I think most of the naysayers when discussing ranking for Zwift are just afraid of a worse racing experience than what they have today. Which probably amounts to them having a sweet time right now and thus having something to lose (the might podium less). But @Graham_Irvine_London is on to something important.
I’ve been a gamer all my life, a hopeless first-generation gamer who will probably be doing that in a retirement home long after I can no longer ride a bike. So I’m familiar with the ranking systems so common in many of the major competitive online games of today. Systems which work surprisingly well actually. And it seems there was never any issue creating those systems. Users never had to beg endlessly for years for them. The developers just created them and put them in. Just like that.
Now, the way it usually works is there are two ways of playing these games, both rely on matchmaking. Every player is calibrated early on. And then recalibrated in intervals. You can compare it to AutoKitten or the Zwift test model. The calibration says something about where the player stands today relative to other players. It’s a performance measure, just like the Zwift performance categories. Only they are not based on some theorycrafting some hot cycling/gaming coach came up with. They are based on a machine learning model and actual user data.
E.g. the model might take click rate into account. Typically, a good player will click the mouse much more often than a beginner. Is it better to click often? Is that how you win? No, not at all. It just turns out there is a statistical correlation between click rate and win rate, the model found out, so it uses that. And if it turned out that players with player names beggning with an ‘N’ were more prone to winning than players with names beginning with a ‘P’, then it would use that too. Completely irrelevant data in a sense but correlated with winning. A completely different approach than Zwift’s futile attempts at capturing “the essence of cycling” by relying on theories rather than facts, user data.
Then, once the player is calibrated, he can enter matches (think races) starting at a level corresponding to his calibration/start rank. He can either join ranked games or more casual, unranked games. Should he choose to play umranked, everything he does in-game still affects his calibration. He will thus always face fairly equal opposition and most players will hence have about a 50% win rate in 1-1 matchups (single or team games).

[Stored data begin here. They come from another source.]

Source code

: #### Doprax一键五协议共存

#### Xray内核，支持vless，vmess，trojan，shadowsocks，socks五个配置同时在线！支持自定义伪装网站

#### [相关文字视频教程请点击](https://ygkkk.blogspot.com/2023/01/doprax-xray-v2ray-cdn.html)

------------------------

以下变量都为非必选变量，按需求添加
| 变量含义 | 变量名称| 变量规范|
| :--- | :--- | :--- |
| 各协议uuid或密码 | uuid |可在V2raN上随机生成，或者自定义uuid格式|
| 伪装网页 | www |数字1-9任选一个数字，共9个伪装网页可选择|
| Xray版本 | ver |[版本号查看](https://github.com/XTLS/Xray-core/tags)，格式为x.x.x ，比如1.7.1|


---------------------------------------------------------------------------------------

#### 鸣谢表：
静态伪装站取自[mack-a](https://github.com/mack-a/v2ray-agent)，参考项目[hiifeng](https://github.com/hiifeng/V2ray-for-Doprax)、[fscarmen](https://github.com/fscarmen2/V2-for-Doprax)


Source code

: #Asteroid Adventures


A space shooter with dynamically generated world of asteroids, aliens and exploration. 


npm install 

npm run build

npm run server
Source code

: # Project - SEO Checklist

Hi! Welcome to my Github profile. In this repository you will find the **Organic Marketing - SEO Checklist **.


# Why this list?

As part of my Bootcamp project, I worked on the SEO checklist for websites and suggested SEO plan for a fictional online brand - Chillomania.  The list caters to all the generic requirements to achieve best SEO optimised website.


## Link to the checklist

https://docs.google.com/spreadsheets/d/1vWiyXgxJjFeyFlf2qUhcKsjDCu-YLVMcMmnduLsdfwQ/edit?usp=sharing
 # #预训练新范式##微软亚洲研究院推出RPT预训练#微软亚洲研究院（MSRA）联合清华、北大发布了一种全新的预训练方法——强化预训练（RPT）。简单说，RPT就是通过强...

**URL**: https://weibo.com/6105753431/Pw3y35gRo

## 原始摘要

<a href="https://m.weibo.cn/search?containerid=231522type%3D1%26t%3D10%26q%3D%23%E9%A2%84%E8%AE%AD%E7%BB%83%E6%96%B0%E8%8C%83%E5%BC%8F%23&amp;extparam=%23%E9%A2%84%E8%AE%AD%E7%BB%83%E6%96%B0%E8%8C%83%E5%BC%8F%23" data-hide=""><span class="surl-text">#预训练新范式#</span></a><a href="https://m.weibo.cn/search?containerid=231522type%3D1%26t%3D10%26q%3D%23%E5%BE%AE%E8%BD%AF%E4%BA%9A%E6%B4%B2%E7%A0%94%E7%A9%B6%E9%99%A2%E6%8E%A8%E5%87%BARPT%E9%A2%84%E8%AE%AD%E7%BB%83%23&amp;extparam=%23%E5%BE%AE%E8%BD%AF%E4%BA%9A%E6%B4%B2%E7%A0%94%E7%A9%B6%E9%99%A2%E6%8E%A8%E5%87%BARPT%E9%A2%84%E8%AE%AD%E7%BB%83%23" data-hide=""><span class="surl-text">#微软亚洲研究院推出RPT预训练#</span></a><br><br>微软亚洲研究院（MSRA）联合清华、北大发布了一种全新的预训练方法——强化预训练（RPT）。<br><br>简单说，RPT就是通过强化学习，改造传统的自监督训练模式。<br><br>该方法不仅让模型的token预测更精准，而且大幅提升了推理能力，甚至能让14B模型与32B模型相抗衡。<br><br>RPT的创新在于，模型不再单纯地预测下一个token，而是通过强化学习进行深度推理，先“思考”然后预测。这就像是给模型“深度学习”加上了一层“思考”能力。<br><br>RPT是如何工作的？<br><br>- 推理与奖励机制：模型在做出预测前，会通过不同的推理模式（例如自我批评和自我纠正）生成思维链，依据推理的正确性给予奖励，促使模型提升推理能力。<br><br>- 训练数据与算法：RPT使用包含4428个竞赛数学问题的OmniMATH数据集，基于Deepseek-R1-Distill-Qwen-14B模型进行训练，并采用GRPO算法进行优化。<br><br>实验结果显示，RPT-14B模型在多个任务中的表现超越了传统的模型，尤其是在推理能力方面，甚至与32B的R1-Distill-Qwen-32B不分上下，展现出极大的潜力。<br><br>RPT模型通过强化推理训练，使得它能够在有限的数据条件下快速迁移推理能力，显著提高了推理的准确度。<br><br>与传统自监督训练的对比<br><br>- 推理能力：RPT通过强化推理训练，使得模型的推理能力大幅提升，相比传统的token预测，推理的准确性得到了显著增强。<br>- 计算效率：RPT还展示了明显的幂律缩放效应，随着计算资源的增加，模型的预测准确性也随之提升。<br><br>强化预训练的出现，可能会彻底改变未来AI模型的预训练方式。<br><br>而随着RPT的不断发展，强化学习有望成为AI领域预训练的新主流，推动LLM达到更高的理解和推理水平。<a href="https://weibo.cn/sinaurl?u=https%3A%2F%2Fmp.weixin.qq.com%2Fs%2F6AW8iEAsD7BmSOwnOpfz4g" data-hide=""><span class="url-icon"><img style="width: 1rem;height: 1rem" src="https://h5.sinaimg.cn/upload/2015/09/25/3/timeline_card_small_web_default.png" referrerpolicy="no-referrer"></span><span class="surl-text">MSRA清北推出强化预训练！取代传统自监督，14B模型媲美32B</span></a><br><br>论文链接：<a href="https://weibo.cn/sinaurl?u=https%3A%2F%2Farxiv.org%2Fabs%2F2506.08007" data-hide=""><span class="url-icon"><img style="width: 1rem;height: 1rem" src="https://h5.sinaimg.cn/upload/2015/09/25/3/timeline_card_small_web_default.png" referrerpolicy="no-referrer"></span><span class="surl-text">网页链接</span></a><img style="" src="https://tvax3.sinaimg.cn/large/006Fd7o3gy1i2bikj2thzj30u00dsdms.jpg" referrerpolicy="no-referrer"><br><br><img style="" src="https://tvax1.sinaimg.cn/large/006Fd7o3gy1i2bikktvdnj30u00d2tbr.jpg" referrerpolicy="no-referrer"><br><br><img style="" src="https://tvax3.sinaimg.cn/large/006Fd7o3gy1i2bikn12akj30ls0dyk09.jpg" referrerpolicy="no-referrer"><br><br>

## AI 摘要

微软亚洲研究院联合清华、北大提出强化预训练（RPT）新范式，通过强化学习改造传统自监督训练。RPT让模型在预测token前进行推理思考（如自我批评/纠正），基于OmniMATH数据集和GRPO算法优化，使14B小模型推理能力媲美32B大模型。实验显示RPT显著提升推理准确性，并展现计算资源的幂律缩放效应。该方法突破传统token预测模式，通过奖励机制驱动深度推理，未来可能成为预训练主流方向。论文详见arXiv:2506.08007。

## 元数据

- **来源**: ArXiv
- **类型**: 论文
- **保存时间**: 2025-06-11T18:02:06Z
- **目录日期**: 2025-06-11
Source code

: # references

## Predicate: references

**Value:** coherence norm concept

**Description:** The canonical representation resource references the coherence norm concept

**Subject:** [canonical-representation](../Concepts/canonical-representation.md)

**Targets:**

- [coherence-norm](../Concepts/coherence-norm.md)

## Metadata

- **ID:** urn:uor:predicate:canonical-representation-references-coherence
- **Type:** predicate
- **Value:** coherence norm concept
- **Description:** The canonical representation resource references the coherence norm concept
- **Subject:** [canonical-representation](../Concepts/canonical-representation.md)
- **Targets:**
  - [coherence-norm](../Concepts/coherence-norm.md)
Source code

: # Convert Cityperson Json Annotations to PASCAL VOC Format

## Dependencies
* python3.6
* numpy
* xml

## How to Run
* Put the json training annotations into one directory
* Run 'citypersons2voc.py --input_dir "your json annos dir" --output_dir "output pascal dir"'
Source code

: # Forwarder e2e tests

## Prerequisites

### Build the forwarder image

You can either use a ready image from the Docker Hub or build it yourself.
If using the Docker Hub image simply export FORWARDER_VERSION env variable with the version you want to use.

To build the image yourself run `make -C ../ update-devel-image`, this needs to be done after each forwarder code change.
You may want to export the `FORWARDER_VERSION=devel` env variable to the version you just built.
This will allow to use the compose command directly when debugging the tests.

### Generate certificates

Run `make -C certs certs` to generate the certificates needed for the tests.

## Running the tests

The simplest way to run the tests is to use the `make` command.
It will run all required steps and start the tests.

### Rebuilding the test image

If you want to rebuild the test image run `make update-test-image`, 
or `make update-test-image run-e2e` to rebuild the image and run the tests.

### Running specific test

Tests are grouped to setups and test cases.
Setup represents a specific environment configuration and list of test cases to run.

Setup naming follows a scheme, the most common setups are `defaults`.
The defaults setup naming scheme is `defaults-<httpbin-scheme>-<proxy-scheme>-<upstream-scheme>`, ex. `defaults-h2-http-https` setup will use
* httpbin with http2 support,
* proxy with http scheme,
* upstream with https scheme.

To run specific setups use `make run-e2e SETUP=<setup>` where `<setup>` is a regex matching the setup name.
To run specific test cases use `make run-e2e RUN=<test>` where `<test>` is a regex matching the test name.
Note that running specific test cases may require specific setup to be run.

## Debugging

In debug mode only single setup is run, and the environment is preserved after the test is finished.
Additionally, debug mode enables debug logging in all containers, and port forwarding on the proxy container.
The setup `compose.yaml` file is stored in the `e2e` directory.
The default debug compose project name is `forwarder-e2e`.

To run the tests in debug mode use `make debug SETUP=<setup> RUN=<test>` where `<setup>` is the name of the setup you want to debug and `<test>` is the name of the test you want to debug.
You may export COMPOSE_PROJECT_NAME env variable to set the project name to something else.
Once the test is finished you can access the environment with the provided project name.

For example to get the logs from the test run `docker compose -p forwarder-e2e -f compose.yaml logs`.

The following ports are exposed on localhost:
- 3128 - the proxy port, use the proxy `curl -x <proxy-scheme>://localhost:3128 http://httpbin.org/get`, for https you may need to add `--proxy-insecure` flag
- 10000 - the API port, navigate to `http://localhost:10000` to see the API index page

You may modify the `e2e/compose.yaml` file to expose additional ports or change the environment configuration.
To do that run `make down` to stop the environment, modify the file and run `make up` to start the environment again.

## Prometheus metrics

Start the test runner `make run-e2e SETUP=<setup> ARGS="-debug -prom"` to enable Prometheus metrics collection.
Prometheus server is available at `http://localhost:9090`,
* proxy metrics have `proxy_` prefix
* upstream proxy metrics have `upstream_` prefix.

If he chooses to play ranked games, once the initial calibration is completed, the calibration measures no longer govern his mobility in the ranks past that point. Rather, it is his results. If he goes on an early winning streak, then he will climb in ranking and will soon face stiffer competition. If he starts to lose a lot instead, then the calibration obviously didn’t quite do it’s job in matching him against suitable opposition, but it’s OK because the changes in rank score will sort it out instead.
Then, on a day when the player doesn’t feel he can bring his A-game and just wants a casual game, he can still join an unranked game. The matchmaking will use his current, continuously readjusted calibration but the game result will not affect his ranking. So there is one official (“ranking”) rank score and one hidden (calibration).
You can translate calibration with performance-based category (current A-D) and rank score with a ranking we still don’t have (well, we do on ZP only it is mismanaged and distorted by the current rule set but given a new model and rule set it could work).
Tell me why this isn’t the best mix of two worlds and tell me why this wouldn’t be a vast improvement for Zwift and the community. I think it’s vastly superior to what we have and it is a proven concept already.